Work through the records that follow and return each line containing the word "lines".

- **Excerpts from a dataset**
>>>

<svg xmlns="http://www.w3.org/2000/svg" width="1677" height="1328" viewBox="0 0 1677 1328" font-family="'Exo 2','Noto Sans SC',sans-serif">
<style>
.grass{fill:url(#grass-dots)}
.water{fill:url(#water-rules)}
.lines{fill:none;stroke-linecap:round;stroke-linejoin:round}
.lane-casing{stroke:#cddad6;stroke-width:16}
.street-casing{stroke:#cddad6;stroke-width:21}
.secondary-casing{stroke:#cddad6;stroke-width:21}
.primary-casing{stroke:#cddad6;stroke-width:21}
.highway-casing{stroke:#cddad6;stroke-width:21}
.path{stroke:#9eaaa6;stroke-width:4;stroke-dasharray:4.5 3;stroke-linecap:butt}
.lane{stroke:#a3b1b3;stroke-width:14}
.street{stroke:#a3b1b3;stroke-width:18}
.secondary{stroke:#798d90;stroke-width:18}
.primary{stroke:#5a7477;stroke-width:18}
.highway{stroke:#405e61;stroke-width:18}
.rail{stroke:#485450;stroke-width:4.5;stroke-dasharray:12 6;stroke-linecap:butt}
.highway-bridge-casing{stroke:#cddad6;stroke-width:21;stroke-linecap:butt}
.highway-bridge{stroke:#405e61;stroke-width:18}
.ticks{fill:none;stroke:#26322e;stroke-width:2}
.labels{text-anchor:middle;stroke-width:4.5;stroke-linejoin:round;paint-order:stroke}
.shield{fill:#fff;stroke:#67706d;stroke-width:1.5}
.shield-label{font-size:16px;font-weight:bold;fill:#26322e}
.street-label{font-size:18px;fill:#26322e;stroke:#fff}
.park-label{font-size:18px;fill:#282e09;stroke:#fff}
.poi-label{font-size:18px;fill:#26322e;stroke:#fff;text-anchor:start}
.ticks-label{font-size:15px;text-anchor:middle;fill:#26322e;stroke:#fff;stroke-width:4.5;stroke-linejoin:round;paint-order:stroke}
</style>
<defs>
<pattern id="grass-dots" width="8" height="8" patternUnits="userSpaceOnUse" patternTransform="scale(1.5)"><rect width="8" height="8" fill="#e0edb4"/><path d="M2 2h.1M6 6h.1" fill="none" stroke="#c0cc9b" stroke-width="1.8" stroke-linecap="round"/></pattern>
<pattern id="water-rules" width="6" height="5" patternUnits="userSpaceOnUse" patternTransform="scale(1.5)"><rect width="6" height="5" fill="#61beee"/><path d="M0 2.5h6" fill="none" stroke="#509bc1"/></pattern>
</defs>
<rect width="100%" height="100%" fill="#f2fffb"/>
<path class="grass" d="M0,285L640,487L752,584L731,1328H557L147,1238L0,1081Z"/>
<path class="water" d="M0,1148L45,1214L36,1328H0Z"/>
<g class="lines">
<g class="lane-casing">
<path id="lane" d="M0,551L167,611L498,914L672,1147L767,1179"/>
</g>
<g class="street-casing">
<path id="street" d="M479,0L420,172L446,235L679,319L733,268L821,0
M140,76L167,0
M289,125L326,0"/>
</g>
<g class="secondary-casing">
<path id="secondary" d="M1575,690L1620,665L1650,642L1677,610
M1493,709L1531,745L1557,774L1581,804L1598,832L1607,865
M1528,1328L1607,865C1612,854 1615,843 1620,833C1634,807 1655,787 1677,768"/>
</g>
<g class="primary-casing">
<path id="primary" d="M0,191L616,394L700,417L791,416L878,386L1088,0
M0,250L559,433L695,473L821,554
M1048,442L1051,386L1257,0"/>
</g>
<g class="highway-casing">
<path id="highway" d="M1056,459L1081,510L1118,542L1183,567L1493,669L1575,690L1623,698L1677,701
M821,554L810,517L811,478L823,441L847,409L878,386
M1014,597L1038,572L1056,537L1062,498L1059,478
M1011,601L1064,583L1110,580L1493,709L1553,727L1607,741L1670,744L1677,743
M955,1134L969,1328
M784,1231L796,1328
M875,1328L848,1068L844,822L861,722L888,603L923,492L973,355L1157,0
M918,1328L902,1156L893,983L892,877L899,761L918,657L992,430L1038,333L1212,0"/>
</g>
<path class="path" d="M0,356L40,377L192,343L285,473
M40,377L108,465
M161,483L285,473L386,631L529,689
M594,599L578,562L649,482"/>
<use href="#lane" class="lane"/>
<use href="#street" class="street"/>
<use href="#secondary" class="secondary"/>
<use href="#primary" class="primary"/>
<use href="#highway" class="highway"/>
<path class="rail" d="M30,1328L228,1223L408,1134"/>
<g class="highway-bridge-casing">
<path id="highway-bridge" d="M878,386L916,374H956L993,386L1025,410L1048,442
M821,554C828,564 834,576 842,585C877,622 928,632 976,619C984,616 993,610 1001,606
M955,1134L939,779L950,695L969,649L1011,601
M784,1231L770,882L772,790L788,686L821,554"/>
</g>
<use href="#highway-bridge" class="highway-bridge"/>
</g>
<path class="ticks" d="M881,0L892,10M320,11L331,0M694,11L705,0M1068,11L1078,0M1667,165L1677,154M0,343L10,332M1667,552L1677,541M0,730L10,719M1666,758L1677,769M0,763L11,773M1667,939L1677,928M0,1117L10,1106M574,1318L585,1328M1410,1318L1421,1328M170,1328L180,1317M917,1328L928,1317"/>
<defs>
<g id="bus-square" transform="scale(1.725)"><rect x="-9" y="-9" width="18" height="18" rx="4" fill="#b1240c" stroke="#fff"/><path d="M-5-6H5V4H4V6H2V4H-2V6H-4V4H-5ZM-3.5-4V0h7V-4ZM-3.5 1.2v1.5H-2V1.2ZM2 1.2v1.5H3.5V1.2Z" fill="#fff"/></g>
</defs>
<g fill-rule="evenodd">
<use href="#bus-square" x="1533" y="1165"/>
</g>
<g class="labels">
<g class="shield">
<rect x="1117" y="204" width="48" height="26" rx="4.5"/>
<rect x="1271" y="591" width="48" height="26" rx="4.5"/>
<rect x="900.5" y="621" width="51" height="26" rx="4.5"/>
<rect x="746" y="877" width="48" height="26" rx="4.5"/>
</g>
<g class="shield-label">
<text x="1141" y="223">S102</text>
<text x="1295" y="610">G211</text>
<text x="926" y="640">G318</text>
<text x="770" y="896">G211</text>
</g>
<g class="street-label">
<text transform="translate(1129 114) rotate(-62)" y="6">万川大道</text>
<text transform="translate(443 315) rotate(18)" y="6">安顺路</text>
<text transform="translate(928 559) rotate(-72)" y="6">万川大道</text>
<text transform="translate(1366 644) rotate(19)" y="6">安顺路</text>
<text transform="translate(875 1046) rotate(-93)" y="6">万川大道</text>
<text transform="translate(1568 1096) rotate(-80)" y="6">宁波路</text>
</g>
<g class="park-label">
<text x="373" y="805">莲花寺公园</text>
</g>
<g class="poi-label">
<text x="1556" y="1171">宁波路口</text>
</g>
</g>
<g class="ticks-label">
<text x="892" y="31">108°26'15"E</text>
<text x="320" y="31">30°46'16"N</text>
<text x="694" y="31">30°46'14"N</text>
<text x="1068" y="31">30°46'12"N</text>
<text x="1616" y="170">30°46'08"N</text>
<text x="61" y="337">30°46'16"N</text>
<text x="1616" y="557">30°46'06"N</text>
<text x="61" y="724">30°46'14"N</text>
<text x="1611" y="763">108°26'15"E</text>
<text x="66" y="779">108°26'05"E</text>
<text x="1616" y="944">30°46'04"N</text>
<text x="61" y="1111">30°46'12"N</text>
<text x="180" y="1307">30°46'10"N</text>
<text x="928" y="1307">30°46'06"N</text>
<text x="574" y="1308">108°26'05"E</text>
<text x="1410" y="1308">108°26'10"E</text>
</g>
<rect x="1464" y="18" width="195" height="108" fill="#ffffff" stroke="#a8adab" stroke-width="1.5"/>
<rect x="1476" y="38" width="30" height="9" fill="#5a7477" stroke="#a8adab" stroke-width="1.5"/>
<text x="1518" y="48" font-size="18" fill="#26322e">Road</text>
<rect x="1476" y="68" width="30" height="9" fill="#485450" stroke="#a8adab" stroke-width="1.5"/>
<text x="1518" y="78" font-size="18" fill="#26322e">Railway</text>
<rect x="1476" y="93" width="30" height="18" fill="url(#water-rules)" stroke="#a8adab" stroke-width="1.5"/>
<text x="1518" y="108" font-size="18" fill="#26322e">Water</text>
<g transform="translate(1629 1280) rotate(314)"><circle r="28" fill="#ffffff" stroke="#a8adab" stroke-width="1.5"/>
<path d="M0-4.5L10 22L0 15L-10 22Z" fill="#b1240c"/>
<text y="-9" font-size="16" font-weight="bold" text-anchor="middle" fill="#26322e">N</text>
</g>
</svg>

<<<

- **REPLY TO THE EXERCISE**
.lines{fill:none;stroke-linecap:round;stroke-linejoin:round}
<g class="lines">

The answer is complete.